You can implement the radial blur effect described on Nehe Lesson 36. The main idea is to render the drawing to a texture, and do that N times with a small offset after each render, until the drawing is ready to be copied to the framebuffer.
I've written a small demo that uses Qt and OpenGL. You can see the original drawing (without the blur) below:
The next image shows the drawing with the blur effect turned on:
I know it's not much, but it's a start.
I too once hoped there was a very simple solution to this, but unfortunately it is a little complicated, at least for a beginner.
The way glowing effects are implemented today, regardless of API (D3D,OpenGL) is with pixel/fragment-shaders. It usually involves multiple render passes where you render your scene, then render a pass where only "glowing objects" are visible, then you apply a bloom pixelshader and compose them together.

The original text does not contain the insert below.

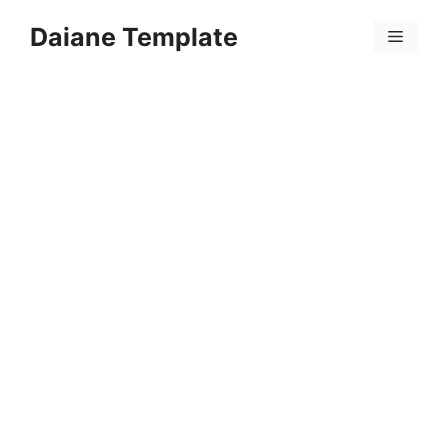
Skip
Daiane Template
to
Menu
content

See the link provided by #Valmond for details
Edit:
It should be added that this can be achieved with deferred rendering, where normals, positions and other information like a "glow flag" is rendered to a texture, i.e. stored in different components of the texture. Then a shader will read from the textures and do lightning computations and post-processing effects in a single pass since all data it needs is available from that rendered texture.
Check this out : http://developer.download.nvidia.com/books/HTML/gpugems/gpugems_ch21.html
It explains easily how to make glow effects.
Without using shaders, you might also try rendering to texture and doing a radial blur.
As a starting point check out NeHe-Tutorials.